Kisah-kisah yang ia tulis awalnya hanya sebagai cara untuk menenangkan diri. Namun seiring waktu, karyanya justru menjadi motivasi bagi banyak pembaca, terutama mereka yang juga mengalami keterbatasan. “Buku ini sebenarnya sebagai penguatan diri sendiri. Saya tidak pernah menyangka bisa menjadi penyemangat bagi orang lain,” tuturnya.

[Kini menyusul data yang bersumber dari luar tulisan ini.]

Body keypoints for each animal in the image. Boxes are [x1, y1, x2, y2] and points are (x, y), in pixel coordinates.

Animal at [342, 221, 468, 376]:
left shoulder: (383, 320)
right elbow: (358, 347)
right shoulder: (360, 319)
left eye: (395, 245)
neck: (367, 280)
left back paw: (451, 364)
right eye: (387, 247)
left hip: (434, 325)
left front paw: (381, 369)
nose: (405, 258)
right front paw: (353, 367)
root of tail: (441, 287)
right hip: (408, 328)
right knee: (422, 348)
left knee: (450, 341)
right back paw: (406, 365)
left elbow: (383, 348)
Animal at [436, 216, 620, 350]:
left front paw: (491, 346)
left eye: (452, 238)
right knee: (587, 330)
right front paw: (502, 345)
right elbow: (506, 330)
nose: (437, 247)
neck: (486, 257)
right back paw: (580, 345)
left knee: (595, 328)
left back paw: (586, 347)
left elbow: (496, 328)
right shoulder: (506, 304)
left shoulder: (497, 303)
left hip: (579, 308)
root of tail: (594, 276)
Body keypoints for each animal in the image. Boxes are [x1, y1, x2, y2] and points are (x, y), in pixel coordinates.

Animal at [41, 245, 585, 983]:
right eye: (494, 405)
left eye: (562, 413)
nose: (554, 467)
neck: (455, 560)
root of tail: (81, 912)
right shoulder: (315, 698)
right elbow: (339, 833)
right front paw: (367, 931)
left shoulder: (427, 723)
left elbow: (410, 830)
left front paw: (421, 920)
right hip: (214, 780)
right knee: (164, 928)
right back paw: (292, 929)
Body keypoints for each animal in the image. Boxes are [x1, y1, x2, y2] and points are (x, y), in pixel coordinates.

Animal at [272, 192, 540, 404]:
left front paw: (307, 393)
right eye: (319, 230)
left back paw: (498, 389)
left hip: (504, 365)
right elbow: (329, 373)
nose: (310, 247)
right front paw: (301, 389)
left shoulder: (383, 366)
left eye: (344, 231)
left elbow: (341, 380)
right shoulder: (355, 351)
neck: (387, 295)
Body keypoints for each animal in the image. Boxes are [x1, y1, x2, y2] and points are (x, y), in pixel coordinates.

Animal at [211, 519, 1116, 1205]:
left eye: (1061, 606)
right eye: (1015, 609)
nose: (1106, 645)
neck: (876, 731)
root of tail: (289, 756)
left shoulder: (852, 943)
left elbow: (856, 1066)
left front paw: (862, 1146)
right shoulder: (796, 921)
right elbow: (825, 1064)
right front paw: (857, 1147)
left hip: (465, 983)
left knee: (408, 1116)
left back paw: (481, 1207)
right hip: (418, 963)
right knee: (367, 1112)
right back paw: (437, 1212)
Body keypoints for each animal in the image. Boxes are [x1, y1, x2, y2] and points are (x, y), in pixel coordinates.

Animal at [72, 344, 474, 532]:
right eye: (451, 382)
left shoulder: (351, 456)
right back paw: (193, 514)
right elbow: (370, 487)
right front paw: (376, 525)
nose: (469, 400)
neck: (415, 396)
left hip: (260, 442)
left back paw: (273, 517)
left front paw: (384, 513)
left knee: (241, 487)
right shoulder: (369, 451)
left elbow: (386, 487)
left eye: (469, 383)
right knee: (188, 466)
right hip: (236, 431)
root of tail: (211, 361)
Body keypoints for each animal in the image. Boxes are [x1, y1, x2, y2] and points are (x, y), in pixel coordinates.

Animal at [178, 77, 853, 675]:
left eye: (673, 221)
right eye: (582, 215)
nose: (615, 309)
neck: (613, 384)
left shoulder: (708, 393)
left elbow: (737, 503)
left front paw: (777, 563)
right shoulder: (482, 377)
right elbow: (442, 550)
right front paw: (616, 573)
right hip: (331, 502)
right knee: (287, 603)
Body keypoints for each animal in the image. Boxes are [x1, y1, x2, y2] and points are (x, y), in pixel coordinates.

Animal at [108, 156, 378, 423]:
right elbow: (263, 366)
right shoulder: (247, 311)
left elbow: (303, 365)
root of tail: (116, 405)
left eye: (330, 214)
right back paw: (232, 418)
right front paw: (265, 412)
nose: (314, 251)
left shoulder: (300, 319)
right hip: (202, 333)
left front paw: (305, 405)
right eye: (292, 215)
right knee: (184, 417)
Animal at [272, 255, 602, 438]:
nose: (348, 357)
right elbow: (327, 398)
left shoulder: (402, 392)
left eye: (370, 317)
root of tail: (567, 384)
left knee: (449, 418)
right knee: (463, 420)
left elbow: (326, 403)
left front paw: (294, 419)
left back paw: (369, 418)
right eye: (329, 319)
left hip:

Perjalanan hidup Laila tak selalu mudah. Ia pernah dikunci di kamar mandi oleh teman sekolahnya, pernah takut untuk berangkat sekolah, dan sempat trauma menghadapi lingkungan yang tidak ramah. Namun tekadnya untuk bertahan membuatnya terus melanjutkan pendidikan. Bahkan pada 2019, ia sempat menjadi guru bagi penyandang disabilitas sebelum akhirnya kontraknya berakhir.

Fase hidupnya berubah ketika ia menikah dengan Edi Priyo Sudariyanto dan dikaruniai seorang anak. Kesibukan sebagai istri dan ibu membuatnya sulit membagi waktu untuk menulis. Kini, ia memilih memprioritaskan keluarga sambil tetap berjualan untuk membantu ekonomi rumah tangga. Baginya, memiliki keluarga dan seorang anak merupakan anugerah besar yang tidak pernah ia bayangkan sebelumnya. “Sebagai penyandang disabilitas, saya tidak pernah membayangkan bisa menikah, apalagi memiliki anak,” ujarnya haru.

Meski tidak lagi aktif menulis, semangat Laila tidak pernah pudar. Ia percaya bahwa setiap ujian hidup selalu diikuti keajaiban. “Cacat bukan penyakit, bukan kekurangan. Ini anugerah dari Allah. Setelah badai pasti ada pelangi,” ungkapnya sambil menahan air mata.